WORK ORDER A: In the passage about Annabel, switch "Thursday" to "Friday" and give everything from "I used to meet" down to "all it took.".
########
I used to meet Annabel before the group every Thursday at the coffee truck nearby. Flat white for her, latte for me. She always arrived first and would beam up at me as I approached. I loved watching her manoeuvre through life, making people smile, making people warm. We used to communicate silently. One look was all it took.


I had just arrived in Crete with some girlfriends for three days’ break from family life when it happened. Strolling the winding backstreets of Chania, pausing to capture photos of aged turquoise doors, of pink bougainvillea petals sprinkled on doormats, I didn’t know that she was begging for her life 2,000 miles away. I woke, restless, in the early hours and stumbled to the roof terrace to film the sunrise and the swifts dancing and shrieking with what seemed like joy. By then, she was already dead.

How could I let this happen to her? Why did I believe her when she told me it was all going to be OK? Why did I go to Greece and leave her behind?

I had shared my worst fear – that her partner could physically harm her – with my husband. “That won’t happen,” he said firmly, reassuring. Because Annabel and I worked closely with vulnerable women, we knew that leaving a relationship was statistically the most dangerous time. I was worried enough that I had raised it with her and we had discussed it on the phone. “I know that, Mori,” she said, tense and exasperated. But her voice was flat. She had said her guts were twisted with worry. I now think her body knew what her mind refused to accept: she was in danger.

Catherine Milne photographed at home in London
Photograph: Alice Zoo/The Guardian

The only real argument we had as adults was about him. I think it was 2013. We went out for dinner. I hadn’t seen her for a bit, as we lived in different neighbourhoods and I had baby twins. She told me he was moving into the house she owned. I said I thought she didn’t know him well enough, that they had to have more in common than just having a good time. She was upset with my bluntness and the evening never quite recovered. She was desperate to become a mother, and I think she felt time was running out.

After their first baby was born, she started expressing real doubts about his inability to love and show up as a parent, but she was always holding it together and they struggled on. She cherished her two children. He kept the minimum bases covered: he worked consistently as an electrician, was meticulously tidy, did his own washing, and liked cooking for the family. They had a group of shared local friends yet very different temperaments. But sometimes opposites can work.

He told her that his childhood had been filled with neglect and trauma. I think the compassionate side of her, which cared so deeply about people and started MamaSuze, was also the side that felt great empathy towards him and all he had been through. She wanted to help him heal. She hoped that by loving him, giving the kids all the things he had missed, that he might flourish and the bond between them might just keep growing. During one of the last conversations we had about him, she castigated her younger self for her naivety.
########
WORK ORDER B: Quote the entries below word for word, everything from the line containing "1.567 μs (5%)" down to the line containing "129.716 ns (5%)", both of those lines included.

SUPPLIED INFORMATION:
########
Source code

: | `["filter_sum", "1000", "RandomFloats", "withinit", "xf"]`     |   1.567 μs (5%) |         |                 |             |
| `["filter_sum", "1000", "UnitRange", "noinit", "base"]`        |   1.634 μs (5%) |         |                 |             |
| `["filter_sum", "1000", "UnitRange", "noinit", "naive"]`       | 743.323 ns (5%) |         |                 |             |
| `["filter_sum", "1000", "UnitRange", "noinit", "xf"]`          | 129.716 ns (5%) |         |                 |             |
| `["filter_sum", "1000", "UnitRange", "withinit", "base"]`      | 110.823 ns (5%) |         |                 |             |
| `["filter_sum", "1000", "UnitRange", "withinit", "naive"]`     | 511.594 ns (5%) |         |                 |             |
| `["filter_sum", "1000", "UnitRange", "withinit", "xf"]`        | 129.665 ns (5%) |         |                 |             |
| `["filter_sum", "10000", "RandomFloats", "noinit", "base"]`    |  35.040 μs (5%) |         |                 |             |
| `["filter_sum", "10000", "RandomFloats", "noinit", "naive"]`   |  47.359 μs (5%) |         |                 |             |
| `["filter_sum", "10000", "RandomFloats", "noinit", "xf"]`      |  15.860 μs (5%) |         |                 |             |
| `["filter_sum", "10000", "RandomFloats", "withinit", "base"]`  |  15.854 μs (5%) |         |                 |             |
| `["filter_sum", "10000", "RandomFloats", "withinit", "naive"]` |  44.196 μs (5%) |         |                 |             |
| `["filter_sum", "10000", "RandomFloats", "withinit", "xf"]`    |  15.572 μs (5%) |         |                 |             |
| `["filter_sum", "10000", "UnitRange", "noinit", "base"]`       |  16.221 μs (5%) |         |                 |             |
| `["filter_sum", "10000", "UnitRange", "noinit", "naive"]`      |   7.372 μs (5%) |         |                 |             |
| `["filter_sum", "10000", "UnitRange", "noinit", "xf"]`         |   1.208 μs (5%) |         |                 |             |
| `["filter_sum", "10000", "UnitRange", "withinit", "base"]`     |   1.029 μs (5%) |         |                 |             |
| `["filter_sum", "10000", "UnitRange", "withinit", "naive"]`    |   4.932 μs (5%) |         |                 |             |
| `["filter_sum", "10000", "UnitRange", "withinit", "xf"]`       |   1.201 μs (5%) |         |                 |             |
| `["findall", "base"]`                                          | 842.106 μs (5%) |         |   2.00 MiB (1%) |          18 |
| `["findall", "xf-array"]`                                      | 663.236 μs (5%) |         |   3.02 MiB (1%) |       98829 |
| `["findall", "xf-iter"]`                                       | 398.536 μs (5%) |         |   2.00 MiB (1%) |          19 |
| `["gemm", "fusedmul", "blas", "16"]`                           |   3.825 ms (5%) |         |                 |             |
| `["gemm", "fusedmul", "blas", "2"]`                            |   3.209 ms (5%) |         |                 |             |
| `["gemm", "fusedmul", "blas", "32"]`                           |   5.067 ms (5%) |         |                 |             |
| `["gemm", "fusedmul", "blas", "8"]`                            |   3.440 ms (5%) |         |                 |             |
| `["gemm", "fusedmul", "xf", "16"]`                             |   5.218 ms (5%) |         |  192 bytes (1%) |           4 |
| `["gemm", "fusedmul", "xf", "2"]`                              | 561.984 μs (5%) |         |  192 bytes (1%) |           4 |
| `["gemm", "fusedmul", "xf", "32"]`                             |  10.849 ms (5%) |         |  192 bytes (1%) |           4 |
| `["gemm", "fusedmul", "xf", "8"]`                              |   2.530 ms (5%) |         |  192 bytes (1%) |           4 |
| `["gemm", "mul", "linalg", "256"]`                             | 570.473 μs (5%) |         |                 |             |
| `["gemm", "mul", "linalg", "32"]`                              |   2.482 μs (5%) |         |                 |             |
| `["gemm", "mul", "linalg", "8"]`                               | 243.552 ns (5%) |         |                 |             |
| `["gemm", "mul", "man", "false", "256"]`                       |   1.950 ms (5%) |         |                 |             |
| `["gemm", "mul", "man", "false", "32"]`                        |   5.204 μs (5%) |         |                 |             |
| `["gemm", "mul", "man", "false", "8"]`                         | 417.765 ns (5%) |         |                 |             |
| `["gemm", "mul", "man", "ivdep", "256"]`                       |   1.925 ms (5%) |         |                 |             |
########
EXPECTED OUTPUT A:
I used to meet Annabel before the group every Friday at the coffee truck nearby. Flat white for her, latte for me. She always arrived first and would beam up at me as I approached. I loved watching her manoeuvre through life, making people smile, making people warm. We used to communicate silently. One look was all it took.

EXPECTED OUTPUT B:
: | `["filter_sum", "1000", "RandomFloats", "withinit", "xf"]`     |   1.567 μs (5%) |         |                 |             |
| `["filter_sum", "1000", "UnitRange", "noinit", "base"]`        |   1.634 μs (5%) |         |                 |             |
| `["filter_sum", "1000", "UnitRange", "noinit", "naive"]`       | 743.323 ns (5%) |         |                 |             |
| `["filter_sum", "1000", "UnitRange", "noinit", "xf"]`          | 129.716 ns (5%) |         |                 |             |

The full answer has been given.